Evento no Insper, com o ministro Bruno Dantas, do TCU, debate o impacto da Lei Geral de Proteção de Dados no acesso a informações públicas
A Lei de Acesso à Informação (LAI) está completando 10 anos. Ela entrou em vigor em maio de 2012, para garantir aos cidadãos o direito de acesso às informações em posse do poder público, bem como assegurar a transparência dos atos da administração pública. Para marcar os 10 anos da vigência da lei, o Insper e a agência especializada em acesso a dados públicos Fiquem Sabendo, com o apoio da Fundação Getulio Vargas, lançam um relatório que analisa o impacto da Lei Geral de Proteção de Dados (LGPD) no acesso a informações públicas.
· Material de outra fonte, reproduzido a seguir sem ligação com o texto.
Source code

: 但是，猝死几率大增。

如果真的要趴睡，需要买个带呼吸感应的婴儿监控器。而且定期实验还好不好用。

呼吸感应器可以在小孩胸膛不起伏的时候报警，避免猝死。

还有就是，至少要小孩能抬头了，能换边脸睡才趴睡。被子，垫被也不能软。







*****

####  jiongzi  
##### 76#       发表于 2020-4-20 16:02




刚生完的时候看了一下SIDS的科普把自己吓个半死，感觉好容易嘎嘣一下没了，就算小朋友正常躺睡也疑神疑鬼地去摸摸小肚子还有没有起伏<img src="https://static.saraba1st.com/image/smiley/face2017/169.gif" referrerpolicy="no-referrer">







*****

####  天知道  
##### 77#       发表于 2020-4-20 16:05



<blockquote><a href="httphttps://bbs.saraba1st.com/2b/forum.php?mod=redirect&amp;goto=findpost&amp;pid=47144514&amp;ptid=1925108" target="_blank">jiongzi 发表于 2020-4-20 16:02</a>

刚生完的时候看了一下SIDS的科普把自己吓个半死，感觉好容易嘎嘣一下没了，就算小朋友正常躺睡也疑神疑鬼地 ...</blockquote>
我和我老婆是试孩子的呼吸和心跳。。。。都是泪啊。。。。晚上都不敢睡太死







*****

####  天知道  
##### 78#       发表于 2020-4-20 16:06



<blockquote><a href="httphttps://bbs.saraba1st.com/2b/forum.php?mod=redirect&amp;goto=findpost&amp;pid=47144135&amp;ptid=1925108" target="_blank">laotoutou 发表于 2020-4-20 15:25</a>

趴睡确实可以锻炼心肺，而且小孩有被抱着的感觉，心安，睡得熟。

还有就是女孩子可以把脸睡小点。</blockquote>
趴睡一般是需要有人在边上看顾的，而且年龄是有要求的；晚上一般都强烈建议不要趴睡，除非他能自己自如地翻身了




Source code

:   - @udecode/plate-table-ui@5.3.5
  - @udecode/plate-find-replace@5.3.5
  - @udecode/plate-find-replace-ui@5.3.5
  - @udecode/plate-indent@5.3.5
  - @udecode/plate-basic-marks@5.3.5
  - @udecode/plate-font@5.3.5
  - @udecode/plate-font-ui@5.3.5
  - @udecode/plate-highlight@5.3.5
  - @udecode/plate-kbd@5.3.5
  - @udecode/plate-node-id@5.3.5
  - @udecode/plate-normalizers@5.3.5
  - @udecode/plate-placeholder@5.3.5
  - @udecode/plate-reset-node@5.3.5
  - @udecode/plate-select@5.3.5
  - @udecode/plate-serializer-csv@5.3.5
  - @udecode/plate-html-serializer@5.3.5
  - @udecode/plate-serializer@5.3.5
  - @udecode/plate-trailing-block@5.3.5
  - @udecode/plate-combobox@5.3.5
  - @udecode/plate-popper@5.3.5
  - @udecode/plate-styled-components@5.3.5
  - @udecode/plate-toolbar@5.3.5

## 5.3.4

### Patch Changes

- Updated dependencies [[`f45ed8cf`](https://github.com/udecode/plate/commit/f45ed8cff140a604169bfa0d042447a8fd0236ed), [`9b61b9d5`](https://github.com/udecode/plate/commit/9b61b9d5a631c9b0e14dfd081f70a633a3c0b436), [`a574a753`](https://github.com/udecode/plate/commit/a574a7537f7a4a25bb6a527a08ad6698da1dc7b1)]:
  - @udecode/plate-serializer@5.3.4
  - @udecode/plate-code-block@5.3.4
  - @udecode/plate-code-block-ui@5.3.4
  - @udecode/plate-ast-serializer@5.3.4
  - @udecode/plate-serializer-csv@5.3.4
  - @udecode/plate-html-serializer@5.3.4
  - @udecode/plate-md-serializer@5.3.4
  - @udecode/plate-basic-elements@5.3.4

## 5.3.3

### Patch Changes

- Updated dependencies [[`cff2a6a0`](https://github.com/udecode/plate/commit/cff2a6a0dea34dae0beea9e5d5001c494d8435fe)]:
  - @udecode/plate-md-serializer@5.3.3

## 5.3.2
O estudo, elaborado com financiamento da Fundação Heinrich Böll, será apresentado durante o painel de debate Transparência Pública e Privacidade de Dados Pessoais: Um Caminho Harmônico?, que acontece no dia 28 de abril, das 19h às 20h30, na sala Jorge Paulo Lemann, no Insper.
O evento contará com a participação de Bruno Dantas, ministro do Tribunal de Contas da União; Bruno Bioni, diretor fundador do Data Privacy Brasil e membro do Conselho Nacional de Proteção de Dados; e Maria Vitória Ramos, diretora e cofundadora da Fiquem Sabendo. A mediação do debate será feita por Natália Mazotte, presidente da Associação Brasileira de Jornalismo Investigativo e coordenadora do Programa de Jornalismo e Comunicação do Insper.
Para Natália, os casos de sigilos impostos pelo atual governo deixam evidente o seu descompromisso com a transparência pública. “Alguns sigilos têm sido revertidos, como o aplicado ao cartão corporativo, em flagrante desacordo com princípios constitucionais e com a LAI”, diz Natália. “Infelizmente, essas decisões acabam sonegando informações públicas que deveriam estar acessíveis aos cidadãos.”
Na avaliação de Natália, em 10 anos de vigência, a LAI representou um grande avanço para a agenda de transparência no Brasil. “O fato de a lei abranger todos os três poderes e níveis de governo faz dela uma das mais completas do tipo no mundo. Sua aprovação foi fruto da mobilização da sociedade e é a própria sociedade que precisa garantir que não haja retrocessos em seu cumprimento”, afirma. “Temos o direito de saber o que o governo está fazendo. O controle social é um dos pilares mais importantes da democracia e só é possível se a transparência for regra para os atos de nossos representantes.”
Avanços e obstáculos
Em vigor desde setembro de 2020, a LGPD estabeleceu normas mais rígidas em relação a coleta, armazenamento, tratamento e processamento de dados pessoais, sejam eles digitais ou não, por parte de empresas e órgãos públicos. A LGPD representou um avanço na proteção da privacidade dos cidadãos, que têm o direito de saber como as empresas e os órgãos públicos estão utilizando seus dados pessoais.
Entre outros direitos, os titulares dos dados podem confirmar se a empresa ou o órgão público realiza o tratamento de seus dados pessoais, requisitar o acesso às informações, solicitar a correção de dados incompletos, inexatos ou desatualizados e pedir a anonimização, o bloqueio ou a eliminação de dados desnecessários, excessivos ou tratados em desacordo com finalidades específicas ou cujo tratamento não seja justificável por uma base legal.
Apesar dos avanços, a LGPD também trouxe um impacto na LAI. Um levantamento inicial realizado pelo jornalista Eduardo Goulart para a agência Fiquem Sabendo, em agosto de 2021, apontou que, até então, ao menos 79 pedidos de informação negados com base na lei de proteção de dados haviam chegado à Controladoria-Geral da União.
Para Natália Mazotte, contudo, é possível conciliar a necessidade de transparência pública e o direito à privacidade. “Transparência é um princípio que se aplica a informações de interesse público. Privacidade trata da esfera privada, é um direito da personalidade. É claro que há bases de interesse público que possuem informações de caráter privado, mas há formas de contornar isso sem impactar negativamente no acesso a informações públicas”, afirma.
Nesse sentido, continua Natália, a LGPD e a LAI são leis compatíveis e não há prevalência entre elas. “Esse foi um entendimento inclusive firmado pela CGU em março deste ano. Contudo, temos observado uma interpretação extensiva da LGPD que acaba afetando o acesso a informações de interesse público”, diz Natália. “Falta estabelecer concretamente como harmonizar a aplicação dessas duas leis em casos mais limítrofes e orientar os servidores públicos nesse sentido, já que eles estão na linha de frente do cumprimento dessas legislações.”